### [PROBLEM TO SOLVE]
Exactly as written, transcribe each record below.

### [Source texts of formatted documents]
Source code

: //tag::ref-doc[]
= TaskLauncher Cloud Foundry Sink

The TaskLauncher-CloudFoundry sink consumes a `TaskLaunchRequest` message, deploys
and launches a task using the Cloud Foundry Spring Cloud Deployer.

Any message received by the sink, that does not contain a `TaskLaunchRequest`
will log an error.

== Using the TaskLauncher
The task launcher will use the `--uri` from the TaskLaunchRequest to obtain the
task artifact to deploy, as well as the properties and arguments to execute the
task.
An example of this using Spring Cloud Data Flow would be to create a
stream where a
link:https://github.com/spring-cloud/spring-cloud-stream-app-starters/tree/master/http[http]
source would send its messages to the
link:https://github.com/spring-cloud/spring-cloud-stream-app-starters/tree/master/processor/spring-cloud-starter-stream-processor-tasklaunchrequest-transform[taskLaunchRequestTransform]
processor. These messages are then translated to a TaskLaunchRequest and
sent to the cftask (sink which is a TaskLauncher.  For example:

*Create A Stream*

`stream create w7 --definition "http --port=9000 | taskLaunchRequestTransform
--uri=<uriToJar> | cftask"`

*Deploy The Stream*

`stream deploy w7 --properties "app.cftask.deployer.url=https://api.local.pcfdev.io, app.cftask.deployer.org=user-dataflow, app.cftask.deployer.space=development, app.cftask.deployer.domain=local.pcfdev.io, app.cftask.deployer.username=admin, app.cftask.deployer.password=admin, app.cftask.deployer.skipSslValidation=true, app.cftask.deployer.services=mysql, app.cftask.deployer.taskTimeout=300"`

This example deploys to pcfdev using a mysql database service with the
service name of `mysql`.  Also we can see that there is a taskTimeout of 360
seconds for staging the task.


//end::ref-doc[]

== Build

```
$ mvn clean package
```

### [COMPLETED TASK]
Source code

: //tag::ref-doc[]
= TaskLauncher Cloud Foundry Sink

The TaskLauncher-CloudFoundry sink consumes a `TaskLaunchRequest` message, deploys
and launches a task using the Cloud Foundry Spring Cloud Deployer.

Any message received by the sink, that does not contain a `TaskLaunchRequest`
will log an error.

== Using the TaskLauncher
The task launcher will use the `--uri` from the TaskLaunchRequest to obtain the
task artifact to deploy, as well as the properties and arguments to execute the
task.
An example of this using Spring Cloud Data Flow would be to create a
stream where a
link:https://github.com/spring-cloud/spring-cloud-stream-app-starters/tree/master/http[http]
source would send its messages to the
link:https://github.com/spring-cloud/spring-cloud-stream-app-starters/tree/master/processor/spring-cloud-starter-stream-processor-tasklaunchrequest-transform[taskLaunchRequestTransform]
processor. These messages are then translated to a TaskLaunchRequest and
sent to the cftask (sink which is a TaskLauncher.  For example:

*Create A Stream*

`stream create w7 --definition "http --port=9000 | taskLaunchRequestTransform
--uri=<uriToJar> | cftask"`

*Deploy The Stream*

`stream deploy w7 --properties "app.cftask.deployer.url=https://api.local.pcfdev.io, app.cftask.deployer.org=user-dataflow, app.cftask.deployer.space=development, app.cftask.deployer.domain=local.pcfdev.io, app.cftask.deployer.username=admin, app.cftask.deployer.password=admin, app.cftask.deployer.skipSslValidation=true, app.cftask.deployer.services=mysql, app.cftask.deployer.taskTimeout=300"`

This example deploys to pcfdev using a mysql database service with the
service name of `mysql`.  Also we can see that there is a taskTimeout of 360
seconds for staging the task.


//end::ref-doc[]

== Build

```
$ mvn clean package
```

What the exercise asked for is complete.